_Texto_
----

Para atender às aplicações avançadas em dispositivos de alta tecnologia,
os cientistas de materiais estão focando no design de vidros com propriedades
personalizadas, utilizando recursos computacionais como aprendizado de máquina
(machine learning). No entanto, isso depende de dois
fatores críticos: criar bases de dados abrangentes e confiáveis; e definir
parâmetros estruturais que considerem a complexa natureza físico-química do
vidro e suas propriedades funcionais. É aqui que entra o estudo em pauta.

----

_Dados apresentados_
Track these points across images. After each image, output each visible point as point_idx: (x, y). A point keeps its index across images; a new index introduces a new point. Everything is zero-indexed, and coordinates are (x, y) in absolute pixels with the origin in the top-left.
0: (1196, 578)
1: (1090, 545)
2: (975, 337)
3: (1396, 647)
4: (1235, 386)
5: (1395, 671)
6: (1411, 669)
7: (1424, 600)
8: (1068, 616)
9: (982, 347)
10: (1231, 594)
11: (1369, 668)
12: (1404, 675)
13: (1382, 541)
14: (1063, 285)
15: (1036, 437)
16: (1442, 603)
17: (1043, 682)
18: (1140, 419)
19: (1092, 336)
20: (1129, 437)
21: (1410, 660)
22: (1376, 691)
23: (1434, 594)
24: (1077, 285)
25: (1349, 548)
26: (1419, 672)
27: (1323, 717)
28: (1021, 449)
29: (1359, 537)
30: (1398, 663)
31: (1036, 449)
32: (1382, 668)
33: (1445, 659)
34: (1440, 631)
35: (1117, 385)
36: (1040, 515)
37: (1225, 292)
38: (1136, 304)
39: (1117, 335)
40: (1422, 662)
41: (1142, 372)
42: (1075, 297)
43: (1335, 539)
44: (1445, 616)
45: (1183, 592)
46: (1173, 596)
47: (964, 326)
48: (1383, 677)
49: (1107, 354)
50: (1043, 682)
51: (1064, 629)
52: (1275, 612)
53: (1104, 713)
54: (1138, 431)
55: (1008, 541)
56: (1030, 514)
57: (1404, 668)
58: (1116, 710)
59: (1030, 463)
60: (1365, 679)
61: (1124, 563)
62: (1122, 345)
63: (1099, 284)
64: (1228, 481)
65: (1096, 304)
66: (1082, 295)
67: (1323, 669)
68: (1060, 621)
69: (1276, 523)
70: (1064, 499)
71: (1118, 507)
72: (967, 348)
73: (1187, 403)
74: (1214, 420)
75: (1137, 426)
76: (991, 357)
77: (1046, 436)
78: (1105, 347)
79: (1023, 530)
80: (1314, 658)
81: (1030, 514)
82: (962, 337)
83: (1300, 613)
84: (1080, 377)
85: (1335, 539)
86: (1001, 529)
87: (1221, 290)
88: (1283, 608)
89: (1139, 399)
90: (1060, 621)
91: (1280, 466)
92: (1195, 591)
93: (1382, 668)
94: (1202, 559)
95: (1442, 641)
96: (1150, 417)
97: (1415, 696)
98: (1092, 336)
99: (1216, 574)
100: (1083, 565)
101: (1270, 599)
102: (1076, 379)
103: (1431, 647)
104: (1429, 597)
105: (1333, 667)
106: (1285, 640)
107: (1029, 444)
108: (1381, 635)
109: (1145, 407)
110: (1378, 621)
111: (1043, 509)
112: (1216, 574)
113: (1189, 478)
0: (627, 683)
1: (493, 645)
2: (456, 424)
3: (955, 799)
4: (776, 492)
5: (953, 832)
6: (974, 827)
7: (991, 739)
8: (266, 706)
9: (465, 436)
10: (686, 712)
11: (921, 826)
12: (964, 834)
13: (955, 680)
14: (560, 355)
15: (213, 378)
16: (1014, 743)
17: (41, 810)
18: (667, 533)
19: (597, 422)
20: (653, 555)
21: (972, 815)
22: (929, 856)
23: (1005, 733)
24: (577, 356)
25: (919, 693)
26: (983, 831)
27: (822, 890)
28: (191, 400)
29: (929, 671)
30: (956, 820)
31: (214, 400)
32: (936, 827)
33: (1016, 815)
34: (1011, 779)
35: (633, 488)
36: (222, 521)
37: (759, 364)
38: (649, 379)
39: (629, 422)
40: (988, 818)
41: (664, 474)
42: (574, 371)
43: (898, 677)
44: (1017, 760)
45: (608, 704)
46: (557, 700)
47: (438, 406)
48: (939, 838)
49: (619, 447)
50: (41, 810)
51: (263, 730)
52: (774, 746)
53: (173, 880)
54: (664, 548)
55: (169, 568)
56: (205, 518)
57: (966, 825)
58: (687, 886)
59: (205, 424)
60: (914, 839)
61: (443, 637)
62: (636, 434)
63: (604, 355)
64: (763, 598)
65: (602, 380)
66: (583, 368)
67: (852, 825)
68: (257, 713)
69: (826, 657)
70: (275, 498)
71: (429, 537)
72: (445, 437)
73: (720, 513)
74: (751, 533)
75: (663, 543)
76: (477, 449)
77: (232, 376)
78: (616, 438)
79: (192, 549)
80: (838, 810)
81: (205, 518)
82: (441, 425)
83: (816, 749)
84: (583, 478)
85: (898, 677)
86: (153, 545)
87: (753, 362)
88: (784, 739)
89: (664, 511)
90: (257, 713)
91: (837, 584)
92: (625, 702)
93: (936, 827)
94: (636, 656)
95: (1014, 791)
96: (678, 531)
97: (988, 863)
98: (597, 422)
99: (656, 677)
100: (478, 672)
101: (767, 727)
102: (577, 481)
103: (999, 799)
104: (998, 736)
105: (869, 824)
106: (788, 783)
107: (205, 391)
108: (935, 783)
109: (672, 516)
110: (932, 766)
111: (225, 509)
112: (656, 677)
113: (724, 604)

----

_Objetivo da tarefa_
Prossiga o texto sobre o design de vidros com apoio de aprendizado de máquina, começando logo após a última frase apresentada.

_Resultado do exercício_
“Há uma
classe de óxidos, chamados de intermediários, que desempenha papel estratégico
nesse novo momento tecnológico. Eles não formam vidro sob condições-padrão de
resfriamento em laboratório. Mas, na presença de outros óxidos, podem
contribuir positivamente, compondo pontes de oxigênio e conferindo ao vidro
formado propriedades de interesse. É o caso do óxido de nióbio”, afirma
Bradtmüller.
Os vidros
contendo nióbio (Nb) são valorizados por suas propriedades ópticas não
lineares, com aplicações potenciais em dispositivos optoelétricos, bem como por
suas propriedades mecânicas, sendo utilizados na confecção de materiais
bioativos. “Apesar de vários estudos com Nb2O5 já terem sido conduzidos, o
papel estrutural do nióbio permanecia obscuro, principalmente devido à falta de
dados sistemáticos de caracterização espectroscópica. Foi essa lacuna de
conhecimento que preenchemos com o nosso estudo”, pontua Bradtmüller.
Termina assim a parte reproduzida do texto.